I’ve done a lot of stretching this year in terms of putting myself into the public sector to educate others about the necessity of letting children self wean (as far as a mother is able). I go into those situations knowing that most people not only don’t understand, they don’t want to understand. They’d prefer to sit on their judgements and not stretch their mind at all.

How tragic when the best a so-called journalist like Vanessa can do is to make out I breastfed purely so I could wear the title of Britain’s best breastfeeding mother. What rubbish!

There was nothing heroic about what I did nourishing my girls as nature intended. Heroic breastfeeding is when a mother manages to breastfeed a child who finds breastfeeding difficult, such as Down’s Syndrome or Cleft Palate, or an adopted child or breastfeeding triplets. Or breastfeeding after a breast reduction. And when a woman struggles to establish a milk supply after a medicalised birth. That’s heroic! That has my jaw dropping in absolute admiration.

My breast milk flowed, my babies drank. What’s so admirable about that? A miraculous design of nature, yes, but admirable on my part, no.

About the only intelligent question Vanessa asked was why people have so much difficulty with the idea of someone breastfeeding for so long. Unfortunately when I said it was because we don’t see it in our culture she STUPIDLY said she disagreed, and that everyone has seen it because they watch Little Britain (for those ignorant people like myself it is a comedy in which a grown man breastfeeds and calls it ‘bitty’).

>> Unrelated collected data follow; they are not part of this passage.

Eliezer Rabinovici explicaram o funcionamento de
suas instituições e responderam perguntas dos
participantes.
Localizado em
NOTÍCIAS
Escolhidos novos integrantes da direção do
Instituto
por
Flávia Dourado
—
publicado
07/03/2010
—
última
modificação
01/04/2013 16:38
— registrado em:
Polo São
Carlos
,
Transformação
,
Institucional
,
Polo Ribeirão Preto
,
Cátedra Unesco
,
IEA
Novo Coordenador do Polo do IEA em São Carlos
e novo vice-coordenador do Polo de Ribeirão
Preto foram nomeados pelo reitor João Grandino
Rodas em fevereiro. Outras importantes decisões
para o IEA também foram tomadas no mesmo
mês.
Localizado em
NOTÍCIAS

I’m sure it is all very funny and people do feel repulsed however as a journalist she failed the professional miserably (and the culture in general) by using that line of reasoning. Note to self: NOT reasoning, pure self-gratification.

Personally, I don’t know how people like Vanessa Feltz and Trisha Goddard can sleep at night. I’ve no problem with people earning big money from their tv jobs (gotta be some compensation for lack of privacy) however the old karmic thread of

‘what ye shall sow, shall ye reap’ applies to every last mortal walking this planet.

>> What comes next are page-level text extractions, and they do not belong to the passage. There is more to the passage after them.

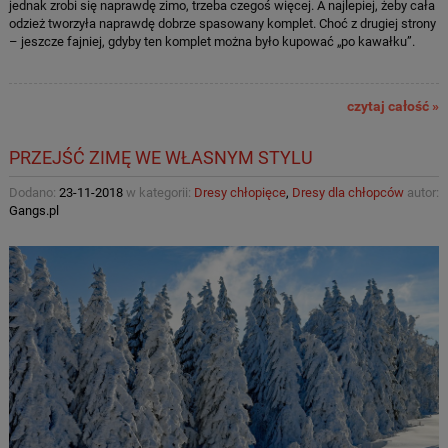
jednak zrobi się naprawdę zimo, trzeba czegoś więcej. A najlepiej, żeby cała
odzież tworzyła naprawdę dobrze spasowany komplet. Choć z drugiej strony
– jeszcze fajniej, gdyby ten komplet można było kupować „po kawałku”.
czytaj całość »
PRZEJŚĆ ZIMĘ WE WŁASNYM STYLU
Dodano:
23-11-2018
w kategorii:
Dresy chłopięce
,
Dresy dla chłopców
autor:
Gangs.pl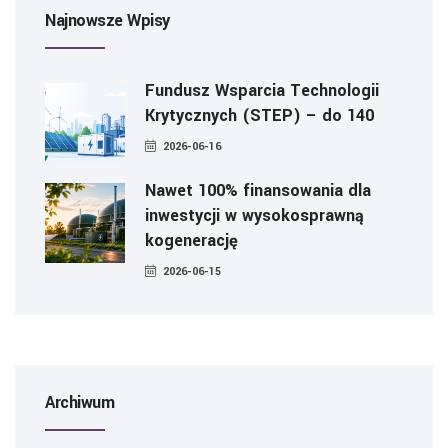
Najnowsze Wpisy
Fundusz Wsparcia Technologii
Krytycznych (STEP) – do 140
2026-06-16
Nawet 100% finansowania dla
inwestycji w wysokosprawną
kogenerację
2026-06-15
Archiwum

The karmic build up of those women is far greater than their bank balance. Tragic, really. Still, that clearly is where they’ll have to do some stretching.

***
Just a few weeks till 2007. This year hasn’t been bad or unkind by any means, ~ more a kind of a spiritual balm after 2005 ~ however, I’ve felt like a bit of flotsam!!! I chose at the beginning of the year to Let go and let God…not always an easy thing for a girl who likes to control her life. Still, with the planet Jupiter (planet of expansion) transiting my 12th house (the unseen/spirituality) it was probably a wise decision to not force anything. I have come away with a deeper sense of gratitude for everything, even the issues which had truly challenged me over the past couple of years.

I know January 1st 2007 is ‘just a date’, however I always feel there is something significant about a new year beginning. It might, of course, be because I’ve an end of year birthday and it feels like the start of something new when January rolls around. Regardless, I’m looking forward, as Jupiter moves into my 1st house (planet of self/ how we show ourselves to the world) in early January, to a wonderfully dynamic year full of fun and adventure! Hee heeee


Ciao, have a fabbo week. Love, ~ Veronika ~

3 comments:

Maddy said...

Two of mine have birthdays in December [children that is to say] and I don't know how they feel about 'the New Year,' but I also feel that it's a chance to start afresh, like a second chance. Fortunately, we get that feeling of a 'second chance' every year.
Best wishes to you and yours

Dora Lynn said...

New Year's is my favorite holiday. Our family celebrates it as our major holiday---we exchange gifts on New Year's morning and have a lovely family party. Then we go skating or tobogganing with my fab sister and her family. It is such a spiritual time of reflecting on the past year and anticipating the wonders awaiting us in the new.
Veronika, I love awakening on Saturday mornings, knowing that there is an interesting "read" awaiting me. Thank you!

Ms.Rooster said...

Veronika, the more I read from you the more I feel a kindred connection! We all definitely need to stretch and grow, especially for our kids sake. Realise our true potential. I'm so looking forward to the newsapaper article in January! Peace & blessings.